As for McCourt, in those two games he was deployed on the left-side but often came deep to demand the ball from Izaguirre rather than using the left-back’s runs to create space for himself. McCourt will score more goals than Maloney, spectacular ones at that, but at times, despite possessing a good passing ability and vision, he looks to take players on when a quick pass would be more effective.

Yet, the Derry Pele is such an enigma that by using the exact same move that I had criticised him for trying consistently against St. Johnstone, he scored against Motherwell three days later.

The other recurring problem of those recent shaky performances at Celtic Park has been the finishing. Once Hooper was injured against Kilmarnock it was difficult to see who would grab the vital goals. Those vital goals came from unlikely sources to rescue a point against Killie and three against St. Johnstone. Some would argue the goals on Sunday came from an even more unlikely source.

The issue of whether Samaras’ two-goal salvo on Sunday is deserving of a new contract is premature. I would want to see more than 90 minutes of redemption, as good as they were, before dishing out new deals. However, the issue of Samaras’ future does lead me, albeit belatedly, to my main point – the need for continuity in this Celtic team.

If you discount Rogne’s 20 minute cameo last March, only Samaras and Mark Wilson of Celtic’s starting eleven on Sunday had started at Ibrox for Celtic before. I was reminded of the upheaval in personal that has swung through the revolving doors at Parkhead over the past twelve months over Christmas when I found a Christmas card from last year. The message inside wished me ‘a Merry Christmas from everyone at Celtic Park’, of the 20 names listed only four remained.

The fact of the matter is that Rangers have won the past two championships, and performed admirably in Europe this season, not because they are particularly good – we saw how bad they were on Sunday – but because they have been forced by financial pressures to have a continuity of selection that breeds consistent performances.

Fortunately for Celtic they don’t have those financial pressures but that doesn’t mean they should splurge this January like they did last.

Hopefully Sunday’s rousing performance will mean there will be no panic buying. If anything Sunday’s win showcased how good a squad Celtic currently have. Without top-scorer Hooper, arguably man-of-the-season so far, Ki, and captain (although I doubt this was much of a hindrance) Scott Brown, plus Maloney, Kapo, Murphy and Cha, they won comfortably.
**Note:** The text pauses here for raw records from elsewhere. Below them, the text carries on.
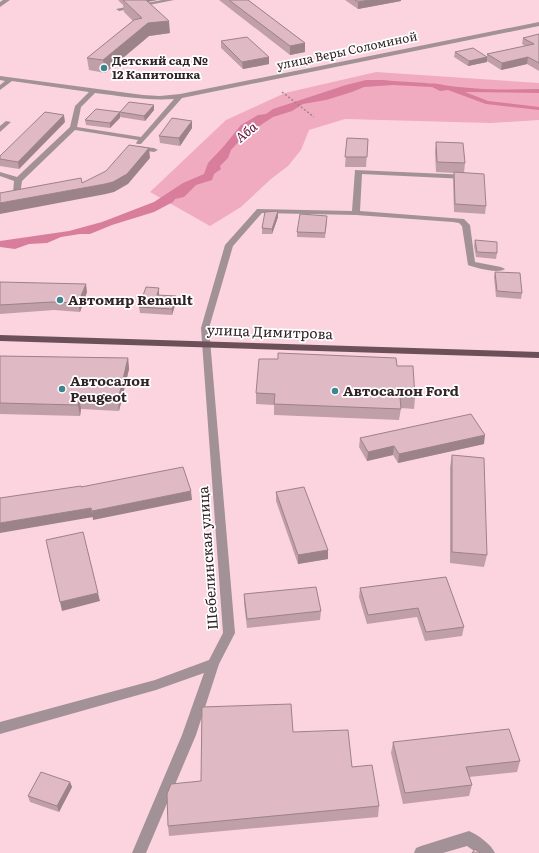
<svg xmlns="http://www.w3.org/2000/svg" width="539" height="853" font-family="Literata,serif">
	<style>
		.green { fill: #f0abc1 }
		.water { fill: #d87d9c }
		.lines { fill: none; stroke-linecap: round; stroke-linejoin: round }
		.path { stroke: #a0848c; stroke-width: 1.5; stroke-dasharray: 2 2; stroke-linecap: butt }
		.minor { fill: #a29196; fill-rule: evenodd }
		.major { fill: #6c5059; fill-rule: evenodd }
		.wall { fill: #c09fa9 }
		.shaded-wall { fill: #9c8289 }
		.building { fill: #dfb9c4; stroke: #9c8289 }
		.poi-dot { fill: #3f8590; stroke: #fff; stroke-width: 1.5 }
		.labels { text-anchor: middle; stroke-width: 3.5; stroke-linejoin: round; paint-order: stroke }
		.far-street-label { font-size: 12px; fill: #302226; stroke: #fff }
		.far-poi-label { font-size: 12px; font-weight: bold; fill: #302226; stroke: #fff; text-anchor: start }
		.far-water-label { font-size: 13px; font-style: italic; fill: #5b0730; stroke: #fff }
		.poi-label { font-size: 14px; font-weight: bold; fill: #302226; stroke: #fff; text-anchor: start }
		.street-label { font-size: 14px; fill: #302226; stroke: #fff }
	</style>
	<rect width="100%" height="100%" fill="#fcd4e0"/>
	<path class="green" d="M376,72L539,83V120L491,123L345,119L309,130L301,150L288,166L271,179L241,207L210,226L150,192L226,120L285,93Z"/>
	<path class="water" d="M366,80H384L393,81L426,83C430,84 433,83 438,84C471,90 505,90 539,89V93L465,92L488,101L539,107V110L486,104L448,90L440,91L432,87L393,85L364,87L352,92L326,100L303,104L292,111L273,117L244,136L231,150L228,158L220,166L221,169L214,174L212,180L196,185L184,197L175,199L173,202L154,212L112,225L90,234H80L61,237L47,243L29,244L15,249L0,247V241L69,231L102,222L154,202L183,183L204,174L208,163L224,146L241,125L258,115L266,114L273,109L346,85Z"/>
	<g class="lines">
		<path class="path" d="M282,92L314,117"/>
		<path class="minor" d="M3,0H10L0,7V2Z
			M162,0H174L119,11L116,9Z
			M539,22V26L182,98L141,144H137L136,143L138,140L75,130L22,181L20,195H17L13,193L14,181L0,176V172L17,177L70,127L75,106L89,92L12,81L0,90V85L5,81L0,80V76L143,95L160,96L180,94ZM95,93C121,96 148,101 174,99L141,137L77,127L81,107Z
			M6,121L11,122L0,132V126Z
			M136,146L154,148L158,150L154,152L134,149V147Z
			M355,170L469,175L470,177L466,179L362,174L360,211L464,219L470,225L475,262L501,267L505,269C498,274 476,268 468,265L462,226L459,223L453,222L356,215L262,213L233,246L209,328L235,633L219,664L196,735L146,853H132L182,735L204,673L156,690L0,734V722L155,680L209,660L223,633L201,328L225,245L257,209L352,211Z
			M469,831C478,835 491,844 495,853H477L467,846L443,853H414L416,848L421,846Z"/>
		<path class="major" d="M0,335L539,352V358L0,341Z"/>
	</g>
	<path class="wall" d="M118,0H157L148,2L170,33L149,36L105,73L89,70L87,58L133,21L124,12L123,5Z
		M219,0H248L305,43V52L290,55Z
		M345,0H401V1L358,9Z
		M539,34V71L527,64L501,70L487,61V62L468,66L454,57L455,52L487,57V54L525,46L522,44L523,38Z
		M221,41L269,64L243,69L221,48Z
		M154,105V110L145,121L120,117L110,128L86,125L85,120Z
		M192,121V128L180,146L160,143L159,136Z
		M65,122L19,169L0,166V156Z
		M347,138L368,139L366,167H345Z
		M436,142L465,163L464,173L486,206L485,214L454,212L453,180L454,173L436,172L435,152Z
		M278,211V217L272,234H262V228Z
		M327,221L325,238L297,237V232Z
		M475,240L497,253L496,259L476,257L474,246Z
		M495,272L522,293L521,299L496,297L494,277Z
		M0,282L87,292L80,312L54,310L0,314Z
		M159,288V295L176,302L172,315L140,313L139,307Z
		M0,356L128,358L129,369L119,411L81,409L80,416L0,414Z
		M397,366L415,398L414,409L401,408L399,420L274,415V405L256,404V393Z
		M360,438L484,444L398,463L393,455L367,461L359,447Z
		M452,455L487,555L484,567L450,563V467Z
		M276,492L328,559L298,564L276,501Z
		M446,577L464,627L462,636L425,641L417,617L367,624L359,597L360,588Z
		M244,594L321,611L320,620L247,628L244,603Z
		M293,732L352,767L379,806L378,817L169,836L168,826L201,781Z
		M393,742L520,761L517,772L469,777L472,785L469,796L403,804L391,753Z
		M70,782L72,787L59,812L30,802L28,796Z"/>
	<path class="shaded-wall" d="M124,0H157L128,5Z
		M370,0H401V1L358,9V2Z
		M169,21L170,33L149,36L105,73L103,60L148,23Z
		M305,43V52L290,55V46Z
		M269,57V64L243,69L242,62Z
		M487,57V62L468,66L469,61Z
		M528,57L527,64L501,70L502,63Z
		M154,105V110L145,121L144,116Z
		M120,112V118L110,128V123Z
		M64,115L65,122L19,169L18,162Z
		M192,121V128L180,146L179,138Z
		M149,148L150,158L128,184L114,192L106,194L0,214V203L105,184Z
		M278,211V217L272,234V229Z
		M86,284L87,292L80,312L78,303Z
		M159,288V294L157,300V295Z
		M176,296V302L172,315V309Z
		M128,358L129,369L119,411L118,400Z
		M79,398L81,409L80,416L78,405Z
		M485,435L484,444L398,463L399,454Z
		M394,446L393,455L367,461L368,452Z
		M191,491L192,500L93,520L92,511Z
		M91,508L93,517L0,533V523Z
		M328,550V559L298,564V555Z
		M98,593L100,601L62,611L60,602Z
		M70,782L72,787L59,812L57,806Z"/>
	<path class="building" d="M123,0H146L169,21L148,23L103,60L87,58L134,20L142,18Z
		M229,0H248L305,43L290,46Z
		M355,0H370L358,2Z
		M539,34V63L528,57L502,63L487,54L534,44L523,38Z
		M247,37L269,57L242,62L221,41Z
		M473,48L487,57L469,61L455,52Z
		M129,102L154,105L144,116L120,112Z
		M96,109L120,112L110,123L85,120Z
		M45,112L64,115L18,162L0,159V156Z
		M172,118L192,121L179,138L159,136Z
		M347,138L368,139L367,157H345Z
		M436,142L463,143L465,163L437,162Z
		M129,145L149,148L127,174L113,182L105,184L0,203V193L81,178L82,183L106,171Z
		M454,172L484,174L486,206L455,204Z
		M278,211L272,229L262,228L265,212Z
		M300,214L327,216L325,233L297,232Z
		M475,240L497,242V253L477,252Z
		M495,272L520,273L522,293L497,291Z
		M0,282L86,284L78,303L52,302L0,305Z
		M146,287L159,288L157,295L176,296L172,309L139,307Z
		M278,353L396,358L397,366H413L415,398L400,397L401,409L274,404L275,394L256,393L259,359H278Z
		M0,356L128,358L118,400L79,398L78,405L0,403Z
		M471,414L485,435L399,454L394,446L368,452L360,438Z
		M452,455L484,458L487,555L452,552Z
		M183,467L191,491L92,511L91,508L0,523V498L81,486V487Z
		M304,487L328,550L298,555L276,492Z
		M83,532L98,593L60,602L46,540Z
		M446,577L464,627L426,632L418,608L368,615L360,588Z
		M316,587L321,611L247,619L244,594Z
		M291,704L293,732L348,730L352,767L372,765L379,806L168,826L167,794L171,784L201,781L202,707Z
		M509,729L520,761L466,767L472,785L405,793L393,742Z
		M41,772L70,782L57,806L28,796Z
		M475,849L480,853H472Z"/>
	<g class="poi-dot">
		<circle cx="104" cy="68" r="4"/>
		<circle cx="60" cy="300" r="4"/>
		<circle cx="62" cy="389" r="4"/>
		<circle cx="335" cy="391" r="4"/>
	</g>
	<g class="labels">
		<g class="far-street-label">
			<text transform="translate(347 51) rotate(-12)" y="4">улица Веры Соломиной</text>
		</g>
		<g class="far-poi-label">
			<text x="112" y="65">Детский сад №<tspan x="112" dy="14">12 Капитошка</tspan></text>
		</g>
		<g class="far-water-label">
			<text transform="translate(246 132) rotate(-40)" y="5">Аба</text>
		</g>
		<g class="poi-label">
			<text x="68" y="305">Автомир Renault</text>
			<text x="70" y="386">Автосалон<tspan x="70" dy="16">Peugeot</tspan></text>
			<text x="343" y="396">Автосалон Ford</text>
		</g>
		<g class="street-label">
			<text transform="translate(270 332) rotate(2)" y="5">улица Димитрова</text>
			<text transform="translate(208 558) rotate(-94)" y="5">Шебелинская улица</text>
		</g>
	</g>
</svg>
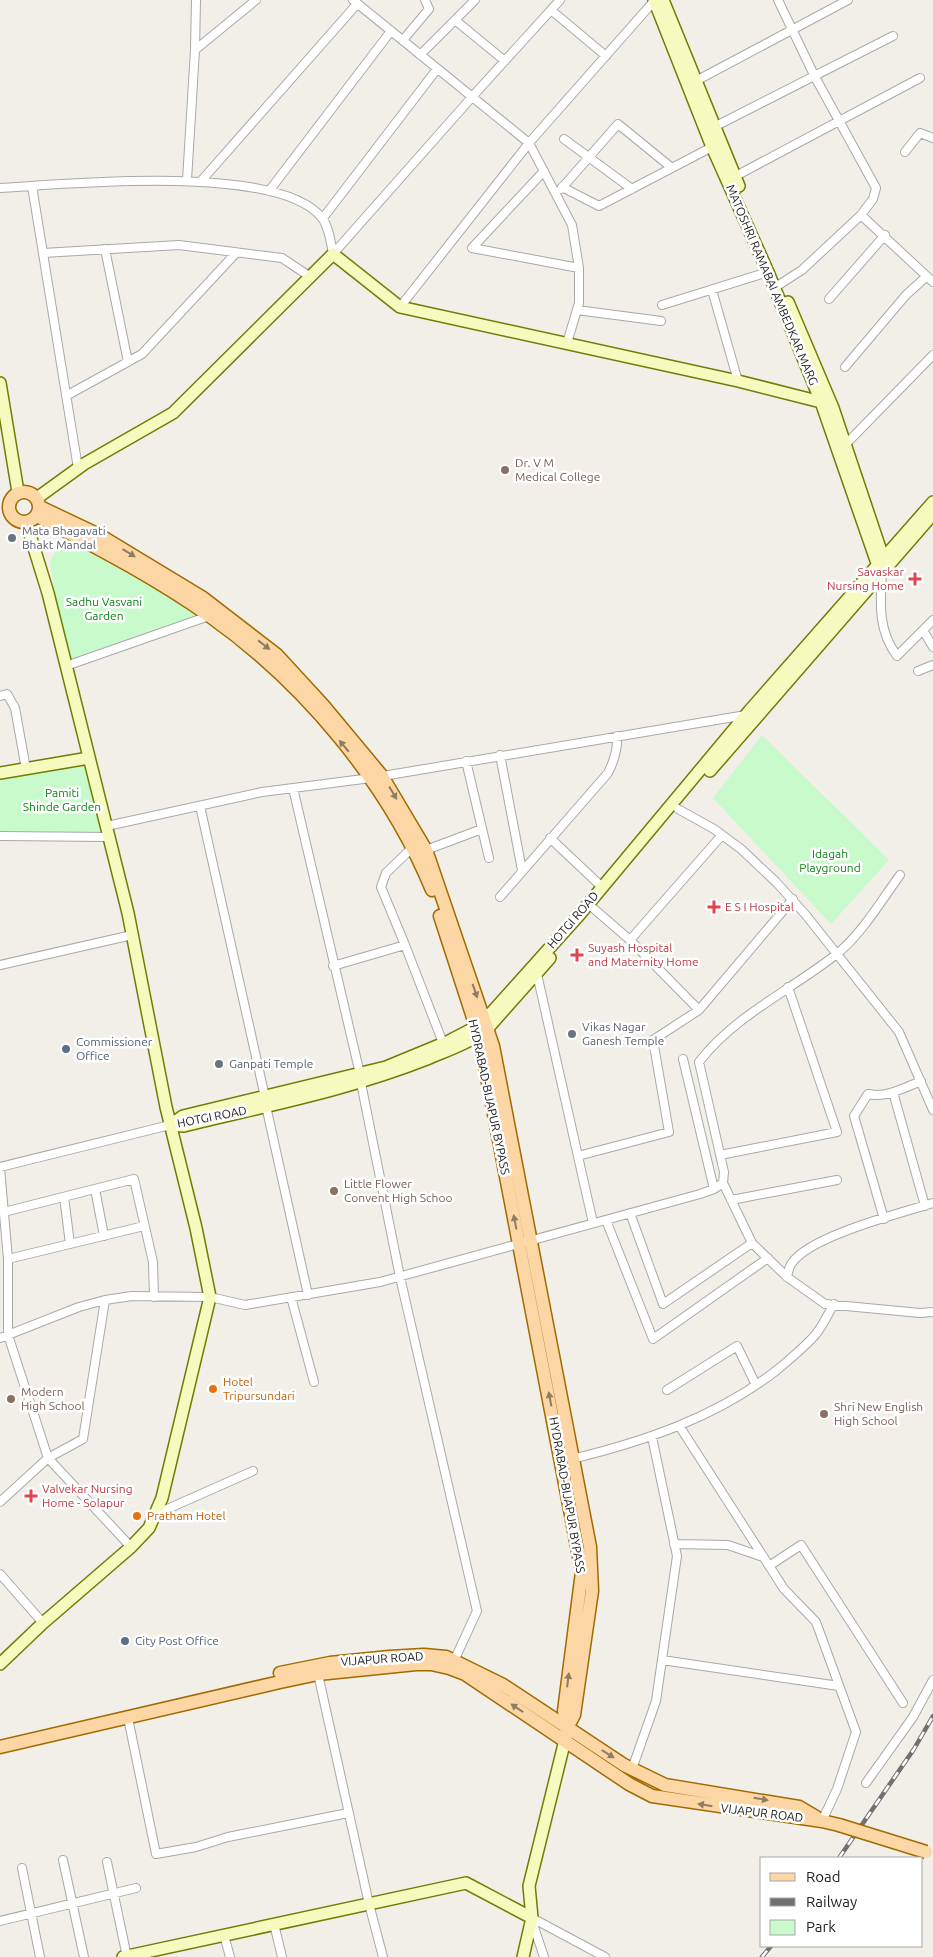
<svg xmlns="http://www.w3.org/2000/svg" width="933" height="1957" font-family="Ubuntu,sans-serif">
<rect width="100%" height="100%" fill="#f2efe9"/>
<path fill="#c8facc" d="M64,538L94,548L203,612L129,650L66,666L50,561Z
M762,735L889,860L831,924L713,798Z
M89,758L109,837L0,836V773Z"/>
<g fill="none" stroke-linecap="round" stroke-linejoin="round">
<defs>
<path id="street" d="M353,0L529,143L572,225L579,268V303L567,343
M778,0L815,77L876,188L873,199L861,215
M551,10L606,56
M455,20L505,61
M403,40L429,9L425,0
M195,50L256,0
M420,55L475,0
M692,83L848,0
M712,128L893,36
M564,139L632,189
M905,152L920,133L933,138
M544,171L472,248L579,268
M732,178L920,78
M187,180L195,50L196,0
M202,180L357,4
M32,186L78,468
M562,187L599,206L712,147
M0,188C68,184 279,163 322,218C329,227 331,243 333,254
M561,189L618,124L672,168
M269,191L391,31
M323,218L437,69
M105,249L128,362
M43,253L179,245L282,258L309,276
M333,254L472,97L560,0
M774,288L802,270L861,215L933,282
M712,290L738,381
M829,299L885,235
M662,305L768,272
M400,307L529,143L654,1
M577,310L661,321
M845,367L906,295L927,276
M66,396L142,354L236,253
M844,446L933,355
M882,573C880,603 878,631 897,656L933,620
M923,630L933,647
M66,666L209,616
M918,671L933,665
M0,696L7,694L15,708L26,769
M500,755L522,870
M466,761L489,858
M293,788L360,1074
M200,806L265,1097
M678,809L714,829L741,849L776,882L805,914L899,1032L933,1110
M107,826L262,792L371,778L746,715
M0,836L109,837
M550,838L602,887
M426,850L482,829
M500,897L608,773C614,761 618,750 617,736
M593,908L630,940L699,1010
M630,940L722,835
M405,945L381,887L386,873L414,846
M0,965L132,935
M333,966L405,945L443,1043
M537,974L593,1223
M361,1083L400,1277L477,1611L454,1661
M893,1092L925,1206
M266,1106L308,1295
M720,1155L837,1132L788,987
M578,1156L669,1132L653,1040L699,1010L793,899
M0,1167L170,1125
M0,1168L8,1259V1335L48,1458L131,1547
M723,1183L752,1243L787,1277L825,1304L920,1313L933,1312
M95,1189L104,1236
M714,1189L723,1183L724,1172L699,1062C735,1015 793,989 838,953C863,932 881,901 900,875
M64,1197L70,1244
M731,1200L837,1180
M4,1212L134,1179L153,1262L154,1297
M630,1213L663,1304L752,1243
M884,1219L854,1116L868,1094C886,1098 904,1088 921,1081
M606,1220L653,1339L768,1258
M8,1259L144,1226
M787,1277C788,1273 789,1266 792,1263C810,1236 901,1213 933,1203
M291,1297L314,1382
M0,1338L79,1307L105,1300L132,1296L210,1297L245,1305L380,1282L700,1194L714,1189L683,1059
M667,1390L737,1346L756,1385
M680,1427L784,1589L816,1622L856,1732L837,1789L822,1821
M572,1459C646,1441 716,1417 777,1370C790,1359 805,1347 816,1334C823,1325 828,1314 834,1304
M0,1502L48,1458L83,1439L105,1300
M156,1514L253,1471
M674,1544L728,1545L763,1557
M769,1566L801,1545L903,1703
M0,1574L43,1623
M662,1660L839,1686
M318,1674L369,1904L383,1957
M128,1718L156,1854L196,1847L228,1837L348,1813
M632,1769L656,1701L677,1556L652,1437
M866,1783L913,1717L933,1680
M63,1860L84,1957
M107,1862L127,1957
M22,1868L40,1957
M532,1918L605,1957
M0,1921L136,1888
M532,1921L544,1957
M274,1924L282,1957
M224,1935L230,1957"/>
<path id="secondary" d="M654,0L712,147L768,272L821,402L879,569
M663,0L739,186
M788,302L833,408L885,563
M0,383L18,492
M37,498L84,464L173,413L333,254L400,307L738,381L821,402
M710,771L933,514
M0,773L89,758
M170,1125L183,1116L386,1067L449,1041L476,1027L493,1011L580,914L750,710L933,502
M170,1125L184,1126C265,1106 349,1090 427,1059C448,1050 470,1043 488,1028L550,958
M0,1664L43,1623L131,1547L149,1528L162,1498L210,1297L196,1228L166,1107L128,913L48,593L26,522
M123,1957L466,1883L532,1918
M523,1957L532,1918L529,1886L565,1740"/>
<path id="primary" d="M9 507a15 15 0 1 1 30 0a15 15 0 1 1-30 0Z
M40,507L99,535L203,598L277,655L323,705L382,776L426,850L493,1046L590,1547L592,1591L574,1715L567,1728
M37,516C96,547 156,578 211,617C305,684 388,783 432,890
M440,916L479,1036L582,1572L564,1711L567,1728L565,1740
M280,1673L330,1663L389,1657L424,1655L446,1657L503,1685L624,1765L665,1785L799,1807L816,1817
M0,1747L280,1682L318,1674L416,1664H431L449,1668L465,1674L629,1784L652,1796L822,1821L839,1825"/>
</defs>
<use href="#street" stroke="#a9a9a9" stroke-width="10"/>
<use href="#secondary" stroke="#707d05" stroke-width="14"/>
<use href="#primary" stroke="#a06b00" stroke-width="15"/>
<use href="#street" stroke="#fff" stroke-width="8"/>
<use href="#secondary" stroke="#f7fabf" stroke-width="11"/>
<use href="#primary" stroke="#fcd6a4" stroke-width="12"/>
<defs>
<path id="rail" d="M839,1858L914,1749L933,1716
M762,1957L771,1946"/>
</defs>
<use href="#rail" stroke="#707070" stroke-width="4.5"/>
<use href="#rail" stroke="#fff" stroke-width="2.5" stroke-dasharray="8" stroke-linecap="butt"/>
<defs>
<path id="primary-bridge" d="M839,1825L926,1852"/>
</defs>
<use href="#primary-bridge" stroke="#a06b00" stroke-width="15" stroke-linecap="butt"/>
<use href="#primary-bridge" stroke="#fcd6a4" stroke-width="12"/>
</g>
<defs><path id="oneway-solid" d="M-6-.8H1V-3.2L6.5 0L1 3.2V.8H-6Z" transform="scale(1.25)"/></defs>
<g fill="#8f7c63">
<use href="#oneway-solid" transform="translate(129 553) rotate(31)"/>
<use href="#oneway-solid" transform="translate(264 645) rotate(38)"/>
<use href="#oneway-solid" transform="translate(344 746) rotate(-130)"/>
<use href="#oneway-solid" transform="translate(393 793) rotate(59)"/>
<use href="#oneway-solid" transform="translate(475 991) rotate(71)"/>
<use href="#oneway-solid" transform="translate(515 1222) rotate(-101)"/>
<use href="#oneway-solid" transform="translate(550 1399) rotate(-101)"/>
<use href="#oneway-solid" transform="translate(568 1680) rotate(-83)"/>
<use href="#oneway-solid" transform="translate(517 1708) rotate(-147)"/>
<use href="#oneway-solid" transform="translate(608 1754) rotate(32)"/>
<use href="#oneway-solid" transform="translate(761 1799) rotate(10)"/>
<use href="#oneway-solid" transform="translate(705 1805) rotate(-171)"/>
</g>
<g fill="#8d6e63" stroke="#fff" stroke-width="2">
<circle cx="505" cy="470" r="5"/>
<circle cx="334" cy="1191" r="5"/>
<circle cx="11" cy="1399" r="5"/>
<circle cx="824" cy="1414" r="5"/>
</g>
<g fill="#6b7280" stroke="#fff" stroke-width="2">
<circle cx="12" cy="538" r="5"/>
<circle cx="572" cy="1034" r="5"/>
<circle cx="219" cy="1064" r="5"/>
</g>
<g fill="#e0444e" stroke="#fff" stroke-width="2">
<path d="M912.5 571.5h5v5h5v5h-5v5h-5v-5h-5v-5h5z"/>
<path d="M711.5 899.5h5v5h5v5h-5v5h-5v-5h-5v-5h5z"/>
<path d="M574.5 947.5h5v5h5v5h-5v5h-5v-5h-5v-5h5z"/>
<path d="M28.5 1488.5h5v5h5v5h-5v5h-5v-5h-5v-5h5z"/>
</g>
<g fill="#5c6f8a" stroke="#fff" stroke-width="2">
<circle cx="66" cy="1049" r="5"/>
<circle cx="125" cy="1641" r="5"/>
</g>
<g fill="#e8710a" stroke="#fff" stroke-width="2">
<circle cx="213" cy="1389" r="5"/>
<circle cx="137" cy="1516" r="5"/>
</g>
<g text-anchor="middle" stroke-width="5" stroke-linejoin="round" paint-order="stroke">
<g font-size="12" fill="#222" stroke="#fff">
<text transform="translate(772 285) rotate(67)" y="4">MATOSHRI RAMABAI AMBEDKAR MARG</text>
<text transform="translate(573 920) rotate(-49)" y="4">HOTGI ROAD</text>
<text transform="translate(489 1097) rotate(78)" y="4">HYDRABAD-BIJAPUR BYPASS</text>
<text transform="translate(212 1117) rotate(-11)" y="4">HOTGI ROAD</text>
<text transform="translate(567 1495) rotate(80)" y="4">HYDRABAD-BIJAPUR BYPASS</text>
<text transform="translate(382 1659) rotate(-4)" y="4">VIJAPUR ROAD</text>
<text transform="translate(762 1813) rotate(7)" y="4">VIJAPUR ROAD</text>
</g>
<g font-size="12" fill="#785e54" stroke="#fff" text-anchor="start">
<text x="515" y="467">Dr. V M<tspan x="515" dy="14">Medical College</tspan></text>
<text x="344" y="1188">Little Flower<tspan x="344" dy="14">Convent High Schoo</tspan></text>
<text x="21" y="1396">Modern<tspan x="21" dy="14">High School</tspan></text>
<text x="834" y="1411">Shri New English<tspan x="834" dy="14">High School</tspan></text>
</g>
<g font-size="12" fill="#5b616d" stroke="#fff" text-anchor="start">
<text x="22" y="535">Mata Bhagavati<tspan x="22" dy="14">Bhakt Mandal</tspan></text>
<text x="582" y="1031">Vikas Nagar<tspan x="582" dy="14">Ganesh Temple</tspan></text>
<text x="229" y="1068">Ganpati Temple</text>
</g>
<g font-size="12" fill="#be3a42" stroke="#fff" text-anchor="start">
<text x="904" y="576" text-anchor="end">Savaskar<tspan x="904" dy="14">Nursing Home</tspan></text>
<text x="725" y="911">E S I Hospital</text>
<text x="588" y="952">Suyash Hospital<tspan x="588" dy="14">and Maternity Home</tspan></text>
<text x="42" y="1493">Valvekar Nursing<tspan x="42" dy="14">Home - Solapur</tspan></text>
</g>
<g font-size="12" fill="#0c8416" stroke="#fff">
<text x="104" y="606">Sadhu Vasvani<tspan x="104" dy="14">Garden</tspan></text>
<text x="62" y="797">Pamiti<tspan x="62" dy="14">Shinde Garden</tspan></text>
<text x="830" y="858">Idagah<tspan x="830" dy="14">Playground</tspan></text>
</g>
<g font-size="12" fill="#4e5e75" stroke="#fff" text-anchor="start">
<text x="76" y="1046">Commissioner<tspan x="76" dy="14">Office</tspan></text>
<text x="135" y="1645">City Post Office</text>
</g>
<g font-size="12" fill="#c56008" stroke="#fff" text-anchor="start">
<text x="223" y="1386">Hotel<tspan x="223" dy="14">Tripursundari</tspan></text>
<text x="147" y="1520">Pratham Hotel</text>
</g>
</g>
<rect x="760" y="1857" width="162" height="90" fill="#ffffff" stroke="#a7a7a7"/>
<rect x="770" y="1873" width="25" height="8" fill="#fcd6a4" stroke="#a7a7a7"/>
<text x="806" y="1882" font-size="15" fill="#222222">Road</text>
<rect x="770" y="1898" width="25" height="8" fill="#707070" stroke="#a7a7a7"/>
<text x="806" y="1907" font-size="15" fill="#222222">Railway</text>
<rect x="770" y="1920" width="25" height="15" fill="#c8facc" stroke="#a7a7a7"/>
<text x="806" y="1932" font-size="15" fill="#222222">Park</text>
</svg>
As for Lennon, the whole rational of appointing a rookie manager is to allow him time to build a team and a footballing philosophy. For all that I disagree with some of his decisions, in particular the continued absence of Stokes and Juarez for personal differences rather than football reasons, the biggest problem for this Celtic side so far this season, and last, has been a mental fragility.

Truth be told I can’t think of a better man to solve that issue. Sunday was a massive step forward for this side but please, no matter how the league pans out in the coming months, give them time.